# Multiplication by Zero

If you made it through that last post and thought about it for a while, you might think that I pulled a fast one.

At a few places I commented that if x is any element of an arbitrary ring, then we know that x0 = 0.

That is a certainly a familiar fact about the integers. There we think of x times y as representing the number of objects in a rectangular array with x items along the length and y along the width. If either x or y is 0, then your array will contain nothing at all.

But things are less clear when you are working in an arbitrary ring. In this context “multiplication” is merely an operation that happens to satisfy certain rules. It doesn’t have to look anything like the familiar multiplication of integers.

The element 0, on the other hand, is defined solely in terms of addition. It is the unique ring element y with the property that x+y = x for all ring elements x. No mention of multiplication at all. And addition is itself merely a binary operation that happens to possess certain useful properties.

So why should it be true that an arbitrary ring element, multiplied by the additive identity element, always returns the addtive identity element back again?

The answer lies in the distributive property. In any ring, addition and multiplication are required to interact. With that in mind, watch how the trick is done.

Let x be an arbitrary ring element, and let 0 denote the additive identity element. Then:

x0   =   x(0+0)   =   x0+x0.

But we know that whatever ring element x0 happens to be, it must have an additive inverse. And when we add that additive inverse to both sides of our equation, we get:

x0-x0   =   x0+x0-x0,

which implies that x0 = 0, as desired.

So no matter how abstract your rings get, it will always be true that anything times zero is zero.

1. #1 Fred
December 11, 2006

Jeez, I just got addition by zero down, and now I’ve got to figure THIS out???

2. #2 Doormat
December 11, 2006

This maybe belongs below, but it’ll get read more here. Dr Anderson (does that remind anyone else of the matrix?) will respond On the BBC tomorrow. Should be fun.

He has his own website (always a bad sign). There are two papers dealing with this nonsense. The first seems okay to me, if rather trivial. The bit where he tries to explain how this is better than “NaN” is laughable however.

The second paper on Calculus shows some real problems though. On page 8 he claims, to much comedy, that

sin(x) = sqrt( 1^x – cos^2(x) )

for all “transreal” x. Really? Lets take x = 1.5*pi (pi=3.141592… as usual) a normal real, so

-1 = sin(1.5*pi) = sqrt( 1^x – 1 )

Now I guess he defines sqrt(y) as y^{1/2} which is defined as exp( 0.5*ln(y)) on page 5. Hence

-1 = exp( 0.5*ln(1^x-1) )

Oh dear! He defines exp(y) to be +ve or +infinity or Nullity. That is, never negative.
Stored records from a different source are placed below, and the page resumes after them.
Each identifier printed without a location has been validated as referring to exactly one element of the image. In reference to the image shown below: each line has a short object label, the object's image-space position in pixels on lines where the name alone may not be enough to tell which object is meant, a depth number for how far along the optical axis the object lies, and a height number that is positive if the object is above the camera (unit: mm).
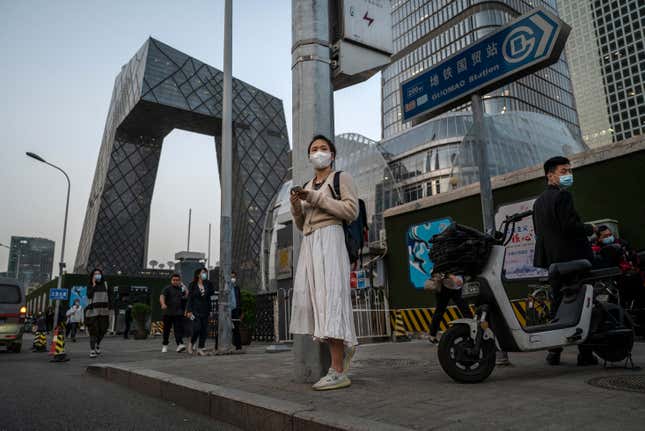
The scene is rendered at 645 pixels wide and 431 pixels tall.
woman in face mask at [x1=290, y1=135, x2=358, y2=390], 3283 +296
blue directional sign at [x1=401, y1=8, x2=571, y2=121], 4639 +2765
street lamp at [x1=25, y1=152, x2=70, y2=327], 21641 +4066
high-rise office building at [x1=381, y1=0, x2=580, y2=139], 75125 +47270
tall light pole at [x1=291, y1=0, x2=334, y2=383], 4184 +2177
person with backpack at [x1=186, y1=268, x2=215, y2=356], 9109 +211
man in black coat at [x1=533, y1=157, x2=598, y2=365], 3941 +683
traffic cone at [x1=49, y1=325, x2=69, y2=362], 8585 -589
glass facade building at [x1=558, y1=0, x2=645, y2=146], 101188 +58250
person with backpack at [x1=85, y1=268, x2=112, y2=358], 8859 +167
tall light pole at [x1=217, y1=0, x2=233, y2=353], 9172 +2674
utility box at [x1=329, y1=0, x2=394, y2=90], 4414 +2707
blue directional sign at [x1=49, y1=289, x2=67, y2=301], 21742 +1154
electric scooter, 3393 -151
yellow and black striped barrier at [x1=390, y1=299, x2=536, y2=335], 10492 -215
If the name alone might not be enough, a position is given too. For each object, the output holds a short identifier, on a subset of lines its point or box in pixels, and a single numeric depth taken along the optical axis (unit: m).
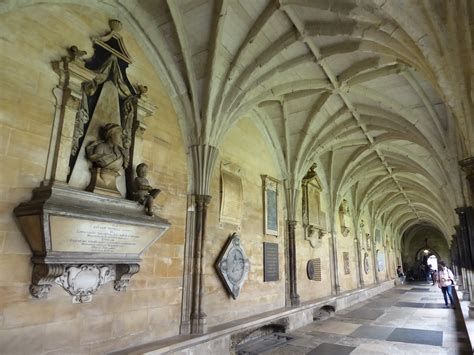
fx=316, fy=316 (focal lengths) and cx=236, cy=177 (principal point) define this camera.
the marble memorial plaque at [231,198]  6.25
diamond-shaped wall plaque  5.87
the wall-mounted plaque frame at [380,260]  19.22
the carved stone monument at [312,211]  9.95
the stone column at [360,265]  14.65
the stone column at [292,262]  8.12
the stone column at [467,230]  5.85
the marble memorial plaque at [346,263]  12.98
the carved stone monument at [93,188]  3.22
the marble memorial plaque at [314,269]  9.57
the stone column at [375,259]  17.95
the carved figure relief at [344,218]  13.23
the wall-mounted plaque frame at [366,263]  16.05
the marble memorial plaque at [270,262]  7.36
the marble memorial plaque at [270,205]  7.77
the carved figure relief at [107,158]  3.85
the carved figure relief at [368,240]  17.53
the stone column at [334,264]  11.23
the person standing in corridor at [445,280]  10.16
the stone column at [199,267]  5.00
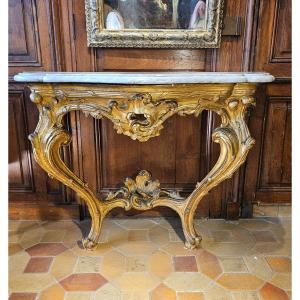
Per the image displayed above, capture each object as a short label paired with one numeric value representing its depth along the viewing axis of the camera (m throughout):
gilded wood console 1.35
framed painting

Sorry for being long winded: obviously the fool has forgotten that one needs to take +ve and -ve square roots, but it’s not a good sign frankly.

Section 6.2 is also more comedy. Take the function sin(x)/x. As an undergrad mathematician will know, this has a removable singularity at x=0. That is, sin(x)/x tends to 1 as x tends to zero from any direction in the complex plane (or just from +ve and -ve values of x, if you are happier with real numbers). If you draw it, you get a lovely smooth curve which gets close to 1 at x=0. Although sin(0)/0 isn’t technically defined, it’s obvious that it should be defined to be 1 at x=0. It’s called a “removable singularity” as, essentially, making this definition causes no problems.

Sadly Anderson wants to define sin(0)/0 to be Nullity, meaning that it becomes discontinuous at x=0. But draw the picture! Furthermore, all of the lovely theorems from complex analysis (Cauchy integral etc.) are now going to fail, whereas with sin(x)/x=1 at x=0 they work fine. I think most mathematicians would consider this to really be throwing the baby out with the bath-water. Dr Anderson is a joker; it’s a shame Reading is closing it’s physics department, and not sacking Anderson for being a joker.